Tasks to carry out
1. According to the passage on Italian wine companies, in which region are the companies studied located?
2. Decide whether each statement agrees with the passage on Italian wine companies. Give yes or no for each, with the deciding words from the passage quoted exactly.
(a) The study maps wine companies through a multiple case study.
(b) The study looks only at downstream markets and distribution.
(c) The study examines the relationship between companies and institutions.
3. Resume the passage on Italian wine companies after its final sentence.

Passage shown
=====

Hence, considering the relevance of the Italian wine sector for the national economy and the importance it has abroad, and considering that the Marche region is a relevant territory in Italian wine production, the aim of this study is to map the profile of wine companies, through the analysis of a multiple case study. It focuses specifically on companies in the Marche region, investigating their characteristics and their supply chain, with an upstream focus on suppliers of grapes and winemaking tools, as well as downstream, trying to understand which are the main reference markets for Italian wine and its main distribution channels. Subsequently, specific focuses are placed on quality productions and the role of product and system certifications, the main marketing policies and communication strategies adopted, and the relationship between companies and institutions, while investigating the ideas and future strategies they intend to adopt.
Therefore, the research questions that the paper intends to investigate are the following:
RQ1: How are the Supply Chains of Italian wine companies structured, and how are national and international relationships managed?
RQ2: What is the role of system and product certifications in the development of a quality strategy by Italian wine companies?

=====

(Stored data entries)
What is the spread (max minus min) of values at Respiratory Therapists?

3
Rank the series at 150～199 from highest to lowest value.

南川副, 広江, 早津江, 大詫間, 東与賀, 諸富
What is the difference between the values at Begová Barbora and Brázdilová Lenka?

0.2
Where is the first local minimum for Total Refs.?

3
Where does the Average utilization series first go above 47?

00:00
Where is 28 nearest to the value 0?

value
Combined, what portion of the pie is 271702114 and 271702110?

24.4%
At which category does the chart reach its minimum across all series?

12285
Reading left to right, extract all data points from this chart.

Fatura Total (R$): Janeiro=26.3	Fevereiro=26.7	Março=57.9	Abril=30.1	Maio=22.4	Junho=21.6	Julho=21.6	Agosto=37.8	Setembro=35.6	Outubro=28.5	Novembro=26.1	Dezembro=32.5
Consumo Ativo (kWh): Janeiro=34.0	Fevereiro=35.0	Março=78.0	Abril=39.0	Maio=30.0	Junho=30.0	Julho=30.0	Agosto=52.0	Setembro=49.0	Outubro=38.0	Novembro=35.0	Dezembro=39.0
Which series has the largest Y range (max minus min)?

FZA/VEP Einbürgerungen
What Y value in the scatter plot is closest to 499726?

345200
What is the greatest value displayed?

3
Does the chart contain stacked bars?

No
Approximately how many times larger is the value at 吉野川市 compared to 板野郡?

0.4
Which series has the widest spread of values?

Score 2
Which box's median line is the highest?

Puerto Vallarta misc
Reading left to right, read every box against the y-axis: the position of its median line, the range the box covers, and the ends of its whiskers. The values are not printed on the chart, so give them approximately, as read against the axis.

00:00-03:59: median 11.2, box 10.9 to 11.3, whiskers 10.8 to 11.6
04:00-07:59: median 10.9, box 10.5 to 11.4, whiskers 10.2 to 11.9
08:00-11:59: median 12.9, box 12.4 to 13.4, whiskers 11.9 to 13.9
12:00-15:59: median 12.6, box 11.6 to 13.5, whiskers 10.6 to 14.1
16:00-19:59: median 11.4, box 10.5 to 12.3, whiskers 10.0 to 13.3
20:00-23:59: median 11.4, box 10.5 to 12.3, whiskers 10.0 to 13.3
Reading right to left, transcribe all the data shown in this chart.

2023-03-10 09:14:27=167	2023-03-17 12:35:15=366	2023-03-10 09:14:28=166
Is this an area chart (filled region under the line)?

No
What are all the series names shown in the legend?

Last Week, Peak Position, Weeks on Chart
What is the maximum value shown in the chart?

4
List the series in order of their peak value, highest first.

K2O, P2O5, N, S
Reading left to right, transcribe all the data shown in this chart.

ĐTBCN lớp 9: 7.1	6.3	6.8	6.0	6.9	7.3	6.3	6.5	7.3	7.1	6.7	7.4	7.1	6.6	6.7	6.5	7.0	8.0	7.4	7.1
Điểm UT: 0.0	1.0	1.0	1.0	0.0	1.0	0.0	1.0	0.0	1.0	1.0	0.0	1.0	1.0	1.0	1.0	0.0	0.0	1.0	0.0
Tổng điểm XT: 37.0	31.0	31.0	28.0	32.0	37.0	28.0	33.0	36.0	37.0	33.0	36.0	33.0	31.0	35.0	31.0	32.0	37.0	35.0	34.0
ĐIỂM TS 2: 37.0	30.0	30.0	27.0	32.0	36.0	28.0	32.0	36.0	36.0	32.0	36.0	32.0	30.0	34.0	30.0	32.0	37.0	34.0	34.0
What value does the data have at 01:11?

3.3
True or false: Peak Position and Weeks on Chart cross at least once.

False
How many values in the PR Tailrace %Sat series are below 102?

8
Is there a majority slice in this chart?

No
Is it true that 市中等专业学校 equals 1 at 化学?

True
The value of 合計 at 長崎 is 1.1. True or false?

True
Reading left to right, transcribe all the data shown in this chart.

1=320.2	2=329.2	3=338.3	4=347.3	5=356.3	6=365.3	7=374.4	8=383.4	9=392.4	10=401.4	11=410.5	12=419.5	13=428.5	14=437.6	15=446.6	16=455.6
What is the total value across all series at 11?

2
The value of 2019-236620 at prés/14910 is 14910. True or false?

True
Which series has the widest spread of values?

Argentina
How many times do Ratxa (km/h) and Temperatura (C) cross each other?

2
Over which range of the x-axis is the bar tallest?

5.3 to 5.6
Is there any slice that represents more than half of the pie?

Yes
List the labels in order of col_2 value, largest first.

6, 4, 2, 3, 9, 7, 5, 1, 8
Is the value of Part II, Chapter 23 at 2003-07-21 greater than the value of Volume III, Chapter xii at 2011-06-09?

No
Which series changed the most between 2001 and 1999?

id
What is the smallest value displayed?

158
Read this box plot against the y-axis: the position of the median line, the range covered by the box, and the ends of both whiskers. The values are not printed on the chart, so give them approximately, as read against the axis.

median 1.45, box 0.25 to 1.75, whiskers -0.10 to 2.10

=====

Responses by task
1. The Marche region.

2.
(a) Yes: "through the analysis of a multiple case study"
(b) No: "with an upstream focus on suppliers of grapes and winemaking tools, as well as downstream"
(c) Yes: "the relationship between companies and institutions"

3.
RQ3: How are the marketing strategies of Italian wine companies developed and managed, and what is their role in the development of product strategies?
RQ4: What is the relationship of Italian wine companies of the Marche region with the protection consortium and with local institutions, and what strategic interventions do they consider important to encourage their growth?
The value of this paper lies in the great quality and depth of the information obtained through detailed semi-structured interviews, which made it possible to understand the relationships between the actors in the supply chain of Italian wine companies and their internal strategies regarding the promotion and distribution of the wine product in national and international markets, also considering the role played by protection consortia and local institutions in the promotion of these products.
Table 1 presents previous qualitative studies in this area of research to underline the value of our study in covering some aspects not fully covered in previous literature. In fact, previous literature focuses on specific topics such as marketing strategies, supply chain dynamics, and quality or sustainability practices but does not take these elements into consideration as a whole. This is certainly the added value of the qualitative analysis developed.
The rest of the paper is structured as follows: Section 2 defines the methods adopted to develop the multiple case study analysis; Section 3 presents the results of the 18 interviews with Italian wine companies from the Marche region; Section 4 discusses the results obtained; and finally, Section 5 draws the main conclusions.

2. Materials and Methods

The research method used for the development of this study is a mixed method based on a procedure in which qualitative and quantitative data were collected in parallel to answer the research questions [37,38], developing an experimental design as suggested by Clark et al. [39].
The methodology of the multiple case study chosen is descriptive, as the research aims to outline the general and particular characteristics of a given phenomenon [40].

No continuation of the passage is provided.